**TÂCHE ASSIGNÉE A**
Indiquez si chacune des affirmations suivantes concorde avec le fil sur l'envoi d'e-mails sous Entourage 2008, en répondant par oui ou par non et en citant mot pour mot les passages qui tranchent : (i) Entourage 2008 est relié à un serveur Exchange 2003 distant ; (ii) l'utilisateur ne parvient plus à recevoir ses e-mails ; (iii) selon Aliboron, le signe du code d'erreur compte.
**TÂCHE ASSIGNÉE B**
D'après le fil sur l'envoi d'e-mails sous Entourage 2008, de quelle erreur Aliboron estime-t-il qu'il s'agit plutôt ?

**TEXTE DE LA PAGE**
▬▬▬

# probleme envoi email avec pièce jointe sous entourage 2008



## ymichelon (6 Janvier 2010)

Bonjour a tous

J'utilise entourage 2008 sur Macbook / leopard connecté a un serveur exchange 2003 distant.
je ne peux plus envoyer d'emails avec pièce jointe. j'ai le message d'erreur suivant
Echec ou arret de la connexion au serveur
Le courrier n'a pu être envoyé
Erreur 3253

je peux envoyer sans pb email sans piece jointe et recevoir tous les emails normalement

qq'un pourrait il m'aider

merci d'avance

Yves


----------



## Aliboron (6 Janvier 2010)

ymichelon a dit:


> Le courrier n'a pu être envoyé - Erreur 3253


A priori, il doit plutôt s'agir d'une erreur -3253 (le signe a son importance).

▬▬▬

Données de points clés humains
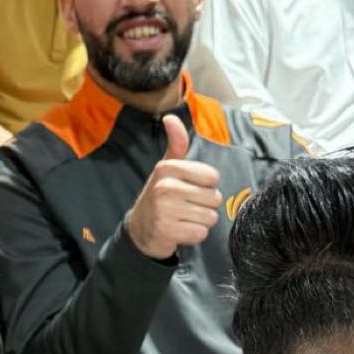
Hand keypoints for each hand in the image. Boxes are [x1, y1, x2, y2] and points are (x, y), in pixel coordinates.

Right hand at [125, 114, 221, 259]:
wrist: (140, 229)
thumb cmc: (160, 196)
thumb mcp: (167, 168)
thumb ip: (176, 143)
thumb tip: (170, 117)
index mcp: (167, 168)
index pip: (212, 176)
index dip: (206, 185)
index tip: (189, 188)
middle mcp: (165, 186)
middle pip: (214, 198)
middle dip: (204, 206)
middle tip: (186, 207)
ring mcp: (165, 210)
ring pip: (210, 217)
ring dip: (200, 221)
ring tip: (183, 218)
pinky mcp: (167, 231)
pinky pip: (200, 233)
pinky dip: (194, 235)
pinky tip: (180, 230)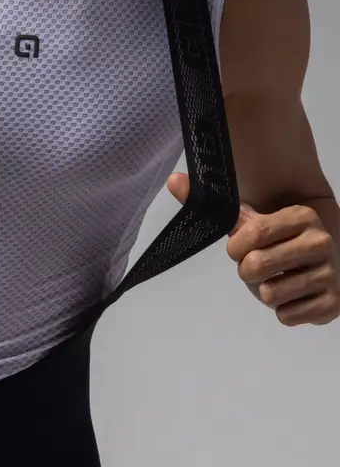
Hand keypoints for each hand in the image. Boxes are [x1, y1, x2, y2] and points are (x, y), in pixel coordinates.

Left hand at [167, 172, 339, 326]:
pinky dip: (282, 310)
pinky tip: (292, 295)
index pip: (251, 234)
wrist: (316, 265)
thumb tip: (173, 180)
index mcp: (301, 217)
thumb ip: (214, 205)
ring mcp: (330, 275)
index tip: (239, 248)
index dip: (235, 247)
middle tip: (257, 267)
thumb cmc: (275, 240)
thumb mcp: (248, 220)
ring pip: (270, 294)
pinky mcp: (333, 305)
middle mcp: (321, 242)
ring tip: (276, 280)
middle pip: (256, 266)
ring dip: (264, 292)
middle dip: (247, 272)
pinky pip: (286, 316)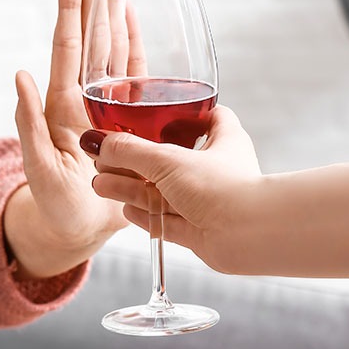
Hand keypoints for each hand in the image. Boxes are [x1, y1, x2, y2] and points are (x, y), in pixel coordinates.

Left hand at [6, 0, 132, 277]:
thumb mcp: (37, 167)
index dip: (71, 6)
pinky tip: (132, 16)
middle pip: (91, 34)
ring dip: (112, 8)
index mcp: (63, 104)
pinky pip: (133, 73)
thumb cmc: (53, 204)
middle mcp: (85, 97)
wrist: (74, 230)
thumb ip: (28, 124)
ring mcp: (107, 105)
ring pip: (112, 45)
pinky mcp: (127, 119)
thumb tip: (19, 74)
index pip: (69, 44)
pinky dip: (134, 42)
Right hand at [85, 106, 262, 271]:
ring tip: (100, 184)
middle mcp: (216, 170)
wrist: (250, 236)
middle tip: (106, 158)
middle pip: (169, 159)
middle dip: (135, 160)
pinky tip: (125, 210)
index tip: (156, 112)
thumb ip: (129, 150)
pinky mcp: (200, 230)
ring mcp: (207, 202)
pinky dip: (145, 215)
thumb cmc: (223, 188)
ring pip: (163, 192)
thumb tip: (97, 142)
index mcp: (223, 141)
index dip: (181, 114)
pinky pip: (167, 221)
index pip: (206, 117)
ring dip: (131, 188)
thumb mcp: (167, 159)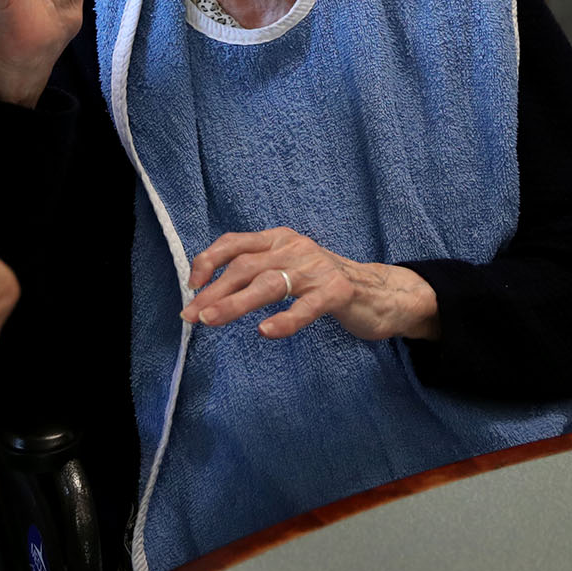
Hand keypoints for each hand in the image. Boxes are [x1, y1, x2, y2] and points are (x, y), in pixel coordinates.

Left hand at [180, 227, 440, 341]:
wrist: (380, 292)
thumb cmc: (324, 284)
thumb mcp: (288, 267)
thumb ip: (258, 272)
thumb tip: (209, 293)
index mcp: (280, 239)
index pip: (235, 242)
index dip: (208, 260)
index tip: (191, 285)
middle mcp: (296, 247)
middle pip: (246, 265)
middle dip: (214, 290)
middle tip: (191, 315)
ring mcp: (317, 269)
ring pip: (269, 284)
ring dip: (235, 303)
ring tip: (211, 320)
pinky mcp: (337, 292)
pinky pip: (306, 306)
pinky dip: (285, 319)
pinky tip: (265, 332)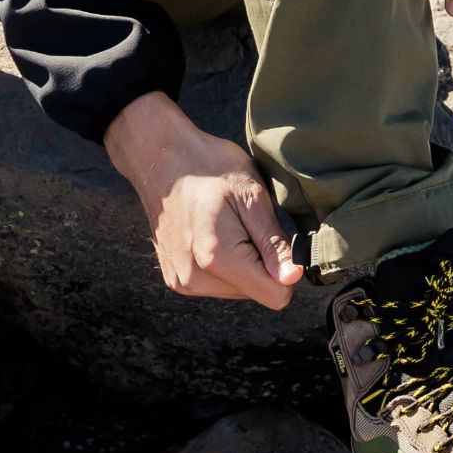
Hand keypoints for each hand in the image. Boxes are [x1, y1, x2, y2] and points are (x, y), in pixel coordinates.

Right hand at [105, 90, 303, 306]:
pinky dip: (223, 263)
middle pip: (256, 292)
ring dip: (242, 262)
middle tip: (246, 222)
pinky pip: (217, 283)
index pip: (275, 296)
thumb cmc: (209, 168)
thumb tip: (292, 279)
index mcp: (218, 260)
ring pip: (237, 289)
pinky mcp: (175, 278)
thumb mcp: (252, 196)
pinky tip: (212, 232)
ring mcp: (182, 281)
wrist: (160, 157)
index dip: (286, 269)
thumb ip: (272, 243)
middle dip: (261, 262)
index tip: (275, 237)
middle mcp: (196, 280)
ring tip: (228, 224)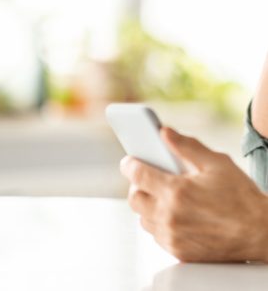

▬▬▬

**RÉSULTAT ATTENDU A**
(i) Oui : « connecté a un serveur exchange 2003 distant ».
(ii) Non : « recevoir tous les emails normalement ».
(iii) Oui : « le signe a son importance ».

**RÉSULTAT ATTENDU B**
D'une erreur -3253.